Data —
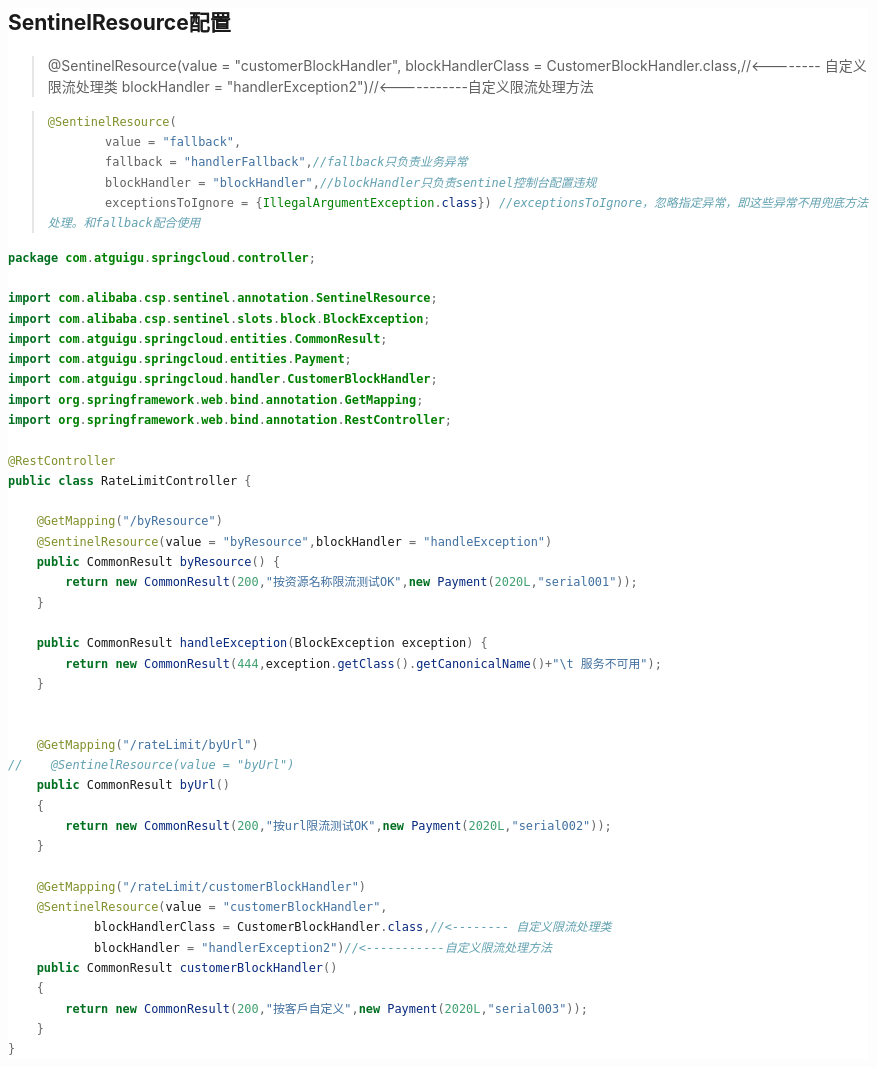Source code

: 

## SentinelResource配置

> @SentinelResource(value = "customerBlockHandler",
>             blockHandlerClass = CustomerBlockHandler.class,//<-------- 自定义限流处理类
>             blockHandler = "handlerException2")//<-----------自定义限流处理方法

> ```java
> @SentinelResource(
>         value = "fallback",
>         fallback = "handlerFallback",//fallback只负责业务异常
>         blockHandler = "blockHandler",//blockHandler只负责sentinel控制台配置违规
>         exceptionsToIgnore = {IllegalArgumentException.class}) //exceptionsToIgnore，忽略指定异常，即这些异常不用兜底方法处理。和fallback配合使用
> ```

```java
package com.atguigu.springcloud.controller;

import com.alibaba.csp.sentinel.annotation.SentinelResource;
import com.alibaba.csp.sentinel.slots.block.BlockException;
import com.atguigu.springcloud.entities.CommonResult;
import com.atguigu.springcloud.entities.Payment;
import com.atguigu.springcloud.handler.CustomerBlockHandler;
import org.springframework.web.bind.annotation.GetMapping;
import org.springframework.web.bind.annotation.RestController;

@RestController
public class RateLimitController {

    @GetMapping("/byResource")
    @SentinelResource(value = "byResource",blockHandler = "handleException")
    public CommonResult byResource() {
        return new CommonResult(200,"按资源名称限流测试OK",new Payment(2020L,"serial001"));
    }

    public CommonResult handleException(BlockException exception) {
        return new CommonResult(444,exception.getClass().getCanonicalName()+"\t 服务不可用");
    }


    @GetMapping("/rateLimit/byUrl")
//    @SentinelResource(value = "byUrl")
    public CommonResult byUrl()
    {
        return new CommonResult(200,"按url限流测试OK",new Payment(2020L,"serial002"));
    }

    @GetMapping("/rateLimit/customerBlockHandler")
    @SentinelResource(value = "customerBlockHandler",
            blockHandlerClass = CustomerBlockHandler.class,//<-------- 自定义限流处理类
            blockHandler = "handlerException2")//<-----------自定义限流处理方法
    public CommonResult customerBlockHandler()
    {
        return new CommonResult(200,"按客戶自定义",new Payment(2020L,"serial003"));
    }
}
```
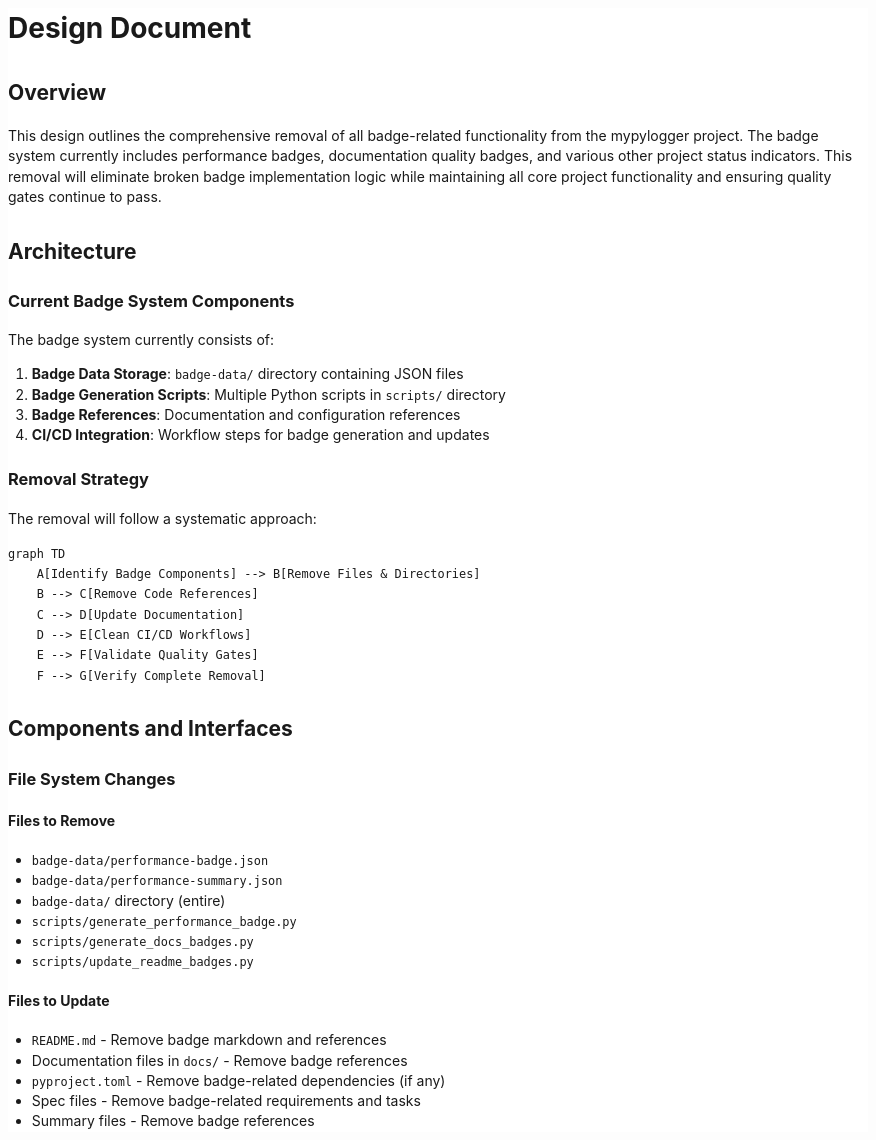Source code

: # Design Document

## Overview

This design outlines the comprehensive removal of all badge-related functionality from the mypylogger project. The badge system currently includes performance badges, documentation quality badges, and various other project status indicators. This removal will eliminate broken badge implementation logic while maintaining all core project functionality and ensuring quality gates continue to pass.

## Architecture

### Current Badge System Components

The badge system currently consists of:

1. **Badge Data Storage**: `badge-data/` directory containing JSON files
2. **Badge Generation Scripts**: Multiple Python scripts in `scripts/` directory
3. **Badge References**: Documentation and configuration references
4. **CI/CD Integration**: Workflow steps for badge generation and updates

### Removal Strategy

The removal will follow a systematic approach:

```mermaid
graph TD
    A[Identify Badge Components] --> B[Remove Files & Directories]
    B --> C[Remove Code References]
    C --> D[Update Documentation]
    D --> E[Clean CI/CD Workflows]
    E --> F[Validate Quality Gates]
    F --> G[Verify Complete Removal]
```

## Components and Interfaces

### File System Changes

#### Files to Remove
- `badge-data/performance-badge.json`
- `badge-data/performance-summary.json`
- `badge-data/` directory (entire)
- `scripts/generate_performance_badge.py`
- `scripts/generate_docs_badges.py`
- `scripts/update_readme_badges.py`

#### Files to Update
- `README.md` - Remove badge markdown and references
- Documentation files in `docs/` - Remove badge references
- `pyproject.toml` - Remove badge-related dependencies (if any)
- Spec files - Remove badge-related requirements and tasks
- Summary files - Remove badge references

Work request — Would you quote everything above from the line containing "## Overview" down to the line containing "2. **Badge Generation"? Include both of those lines and nothing else.

Solution to this task —
## Overview

This design outlines the comprehensive removal of all badge-related functionality from the mypylogger project. The badge system currently includes performance badges, documentation quality badges, and various other project status indicators. This removal will eliminate broken badge implementation logic while maintaining all core project functionality and ensuring quality gates continue to pass.

## Architecture

### Current Badge System Components

The badge system currently consists of:

1. **Badge Data Storage**: `badge-data/` directory containing JSON files
2. **Badge Generation Scripts**: Multiple Python scripts in `scripts/` directory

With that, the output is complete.